BOCA RATON, FL – SBA Communications Corporation (NASDAQ:SBAC), a leading real estate investment trust, announced today the upcoming departure of Senior Vice President and Chief Accounting Officer Brian D. Lazarus, as well as the appointment of his successor, Saul Kredi.
Mr. Lazarus, who has been with SBA Communications for 18 years, will resign from his current roles effective December 31, 2024. His decision to retire caps a long tenure with the company, during which he played a significant role in its financial leadership.
Succeeding Mr. Lazarus, Saul Kredi will assume the position of Vice President and Chief Accounting Officer starting January 1, 2025. Mr. Kredi, 55, has a substantial background in accounting and finance, having joined SBA Communications in November 2014 as Corporate Controller.
He was promoted to Vice President, Corporate Controller in February 2024. His prior experience includes leadership roles at ACS Infrastructure Development, Inc., American Media, Inc., and The Hackett Group (NASDAQ:HCKT), Inc., as well as seven years at the global accounting firm Deloitte.
The company disclosed that there is no arrangement or understanding between Mr. Kredi and any other persons concerning his appointment, and he has no familial relationship with any of the company's directors or executive officers. Furthermore, Mr. Kredi is not involved in any transaction that would require disclosure under SEC regulations.

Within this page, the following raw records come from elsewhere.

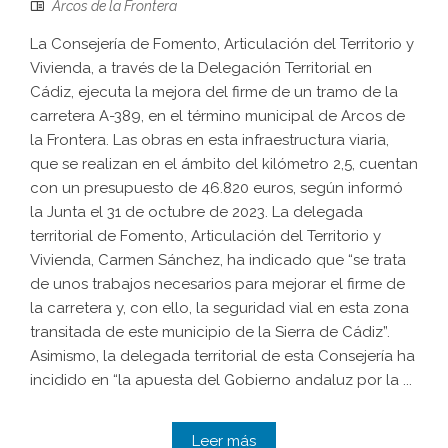
Arcos de la Frontera
La Consejería de Fomento, Articulación del Territorio y
Vivienda, a través de la Delegación Territorial en
Cádiz, ejecuta la mejora del firme de un tramo de la
carretera A-389, en el término municipal de Arcos de
la Frontera. Las obras en esta infraestructura viaria,
que se realizan en el ámbito del kilómetro 2,5, cuentan
con un presupuesto de 46.820 euros, según informó
la Junta el 31 de octubre de 2023. La delegada
territorial de Fomento, Articulación del Territorio y
Vivienda, Carmen Sánchez, ha indicado que “se trata
de unos trabajos necesarios para mejorar el firme de
la carretera y, con ello, la seguridad vial en esta zona
transitada de este municipio de la Sierra de Cádiz”.
Asimismo, la delegada territorial de esta Consejería ha
incidido en “la apuesta del Gobierno andaluz por la ...
Leer más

This executive transition comes as part of a routine corporate update filed with the Securities and Exchange Commission. The announcement ensures a planned and smooth transition of responsibilities within SBA Communications' financial leadership team.
Investors and stakeholders can find further details in the company's most recent 8-K filing, which outlines these changes and affirms the company's commitment to strong corporate governance and continuity in its executive roles. The information provided here is based on this SEC filing.
In other recent news, SBA Communications has been a focal point for analysts, with several firms adjusting their outlooks and price targets for the company. RBC Capital reduced its price target from $250 to $235 while maintaining an "Outperform" rating.
Similarly, Deutsche Bank cut its price target from $245 to $230 but kept a "Buy" rating. TD Cowen also revised its price target down to $253 from $266, continuing to rate the stock as a "Buy". Lastly, KeyBanc Capital Markets lowered its price target from $276 to $227, but still holds an "Overweight" rating on the stock.
Analysts have expressed a cautious outlook due to weaker trends in the U.S. and foreign exchange headwinds, impacting SBA Communications' financial performance and growth expectations. However, the company's Adjusted Funds From Operations (AFFOps) have been consistent with forecasts, indicating a solid financial base. The company is also expected to achieve an organic site rental growth of 2.3% with leasing revenue of $42.9 million for the full year 2024.
These recent developments highlight the challenges and opportunities facing SBA Communications. Despite the downward revisions in growth expectations, analysts maintain a positive long-term outlook, signaling confidence in the company's long-term prospects. The company's valuation has been highlighted as compelling, suggesting potential for growth in the infrastructure sector.
InvestingPro Insights
In light of the executive transition at SBA Communications Corporation, investors may find additional context in the company's financial metrics and market performance. According to InvestingPro data, SBA Communications holds a market capitalization of 20.97 billion USD, with a notable gross profit margin of 77.38% for the last twelve months as of Q1 2024. This high margin underscores the company's efficiency in managing its costs relative to its revenue.
InvestingPro Tips suggest that SBA Communications is a prominent player in the Specialized REITs industry and has been successful in raising its dividend for 5 consecutive years. Moreover, analysts predict that the company will remain profitable this year, as it has been over the last twelve months.
These factors, combined with a P/E ratio of 37.92 and an adjusted P/E ratio of 29.44, point towards a company with a strong earnings profile, despite a slight decrease in quarterly revenue growth of -2.61%.